As lojas de departamento no Brasil atingiram um marco histórico em 2023: quase metade de sua receita total foi gerada por vendas pela internet. Segundo dados divulgados pelo Instituto Brasileiro de Geografia e Estatística (IBGE), as transações online representaram 48,7% da receita do setor, um salto significativo em relação aos 32,1% registrados em 2019, antes da pandemia.

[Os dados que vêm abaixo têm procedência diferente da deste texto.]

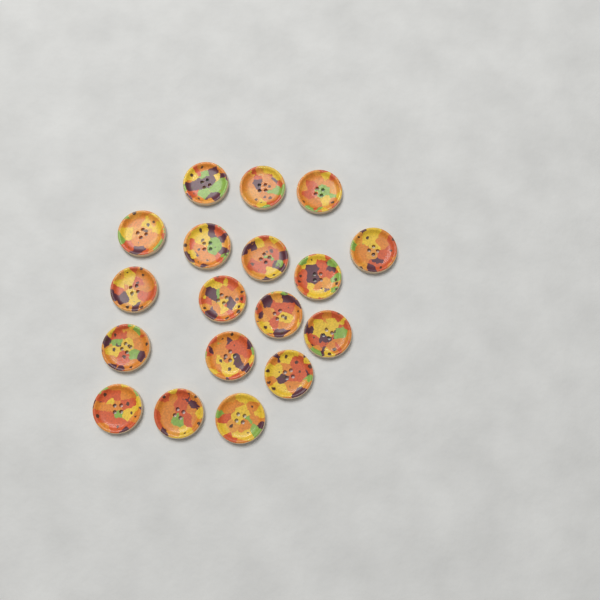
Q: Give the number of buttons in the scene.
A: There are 18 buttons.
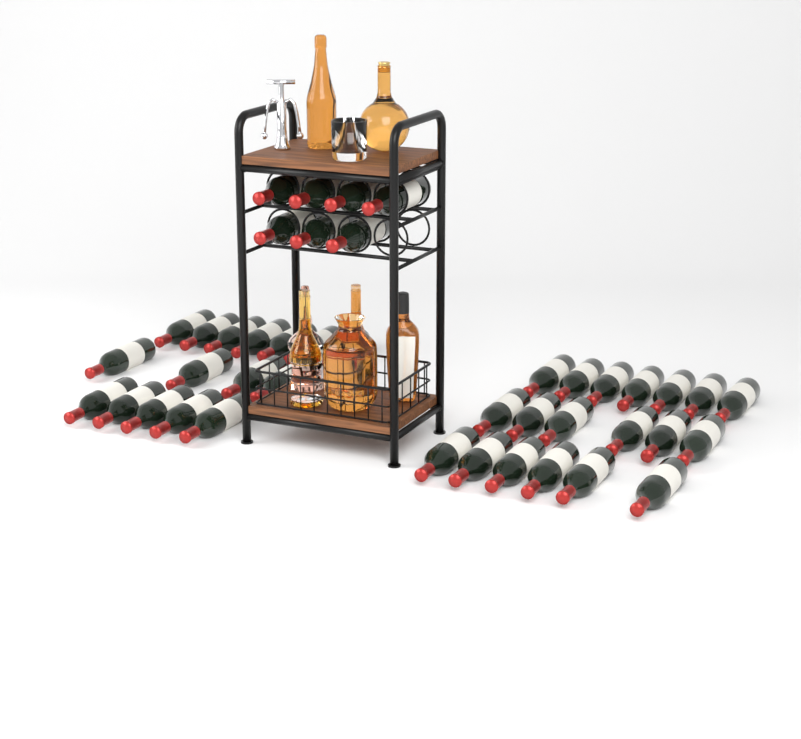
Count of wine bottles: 42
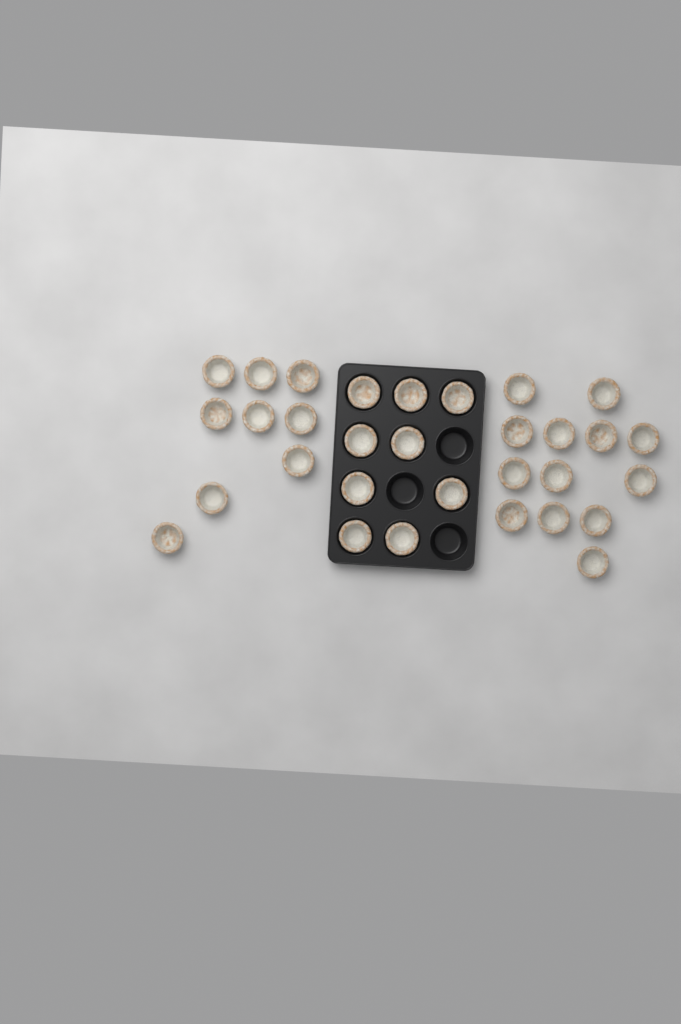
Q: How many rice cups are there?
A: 31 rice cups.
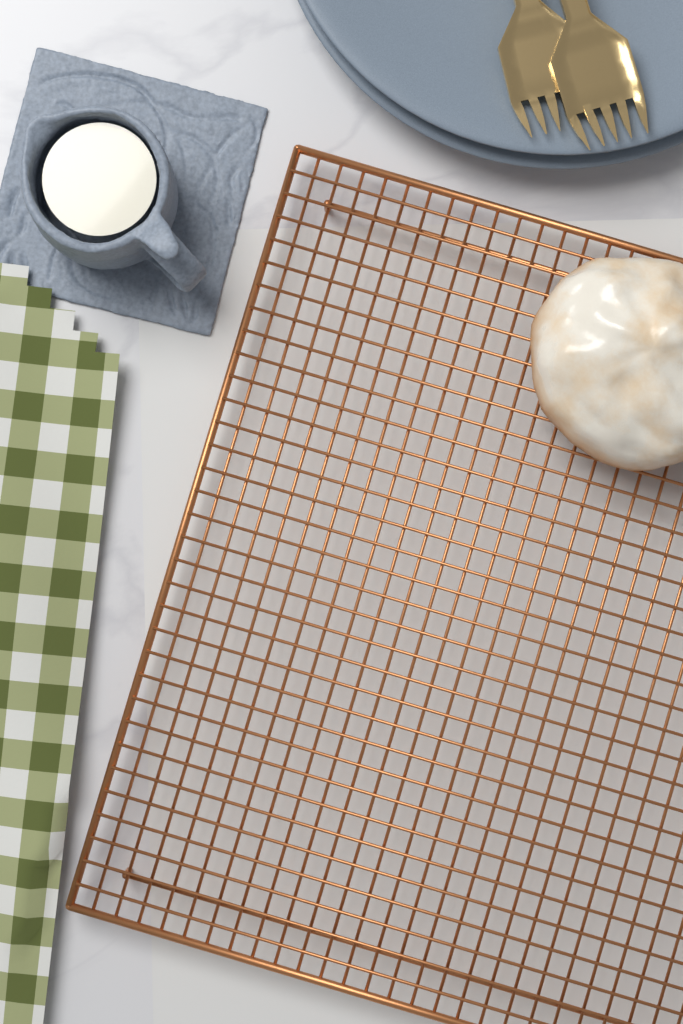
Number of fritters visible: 1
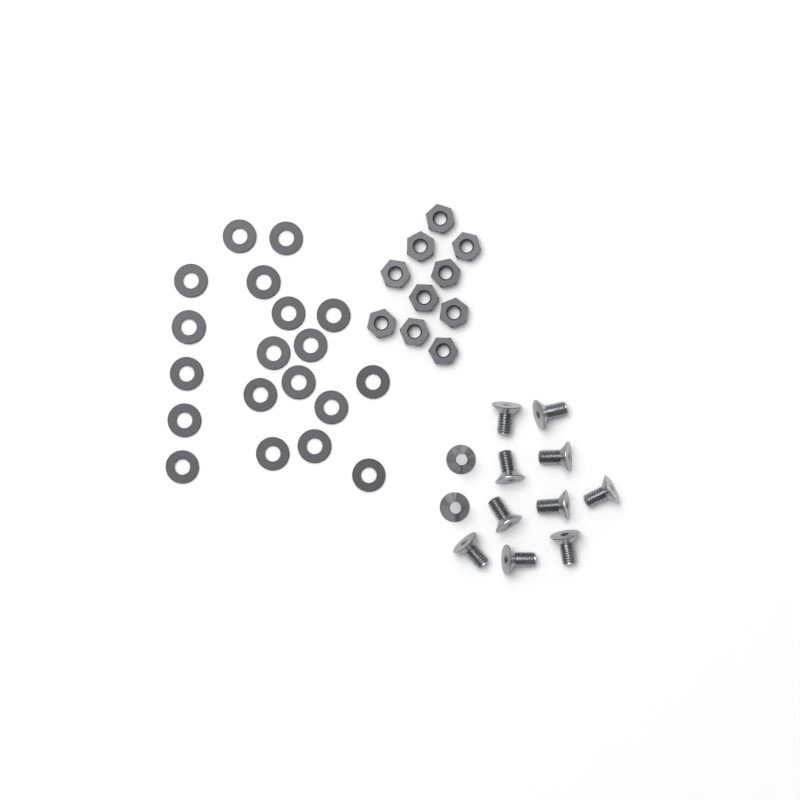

Crescimento acelerado do e-commerce

O levantamento, parte da Pesquisa Anual de Comércio (PAC), revela que a receita total das lojas de departamento alcançou R$ 98,7 bilhões em 2023, dos quais R$ 48,1 bilhões vieram de canais digitais. O avanço foi impulsionado pela expansão da infraestrutura logística, investimentos em aplicativos e a mudança nos hábitos de consumo. “O consumidor brasileiro incorporou a compra online como uma alternativa conveniente e segura, especialmente após a experiência forçada da pandemia”, afirmou João Paulo de Resende, gerente da PAC do IBGE.

O estudo aponta que o número de lojas físicas do segmento caiu 2,3% entre 2022 e 2023, enquanto as vendas virtuais cresceram 14,6% no mesmo período. Essa tendência de migração para o ambiente digital é observada em todas as regiões, mas com maior intensidade no Sudeste, que concentra 60% da receita online do setor.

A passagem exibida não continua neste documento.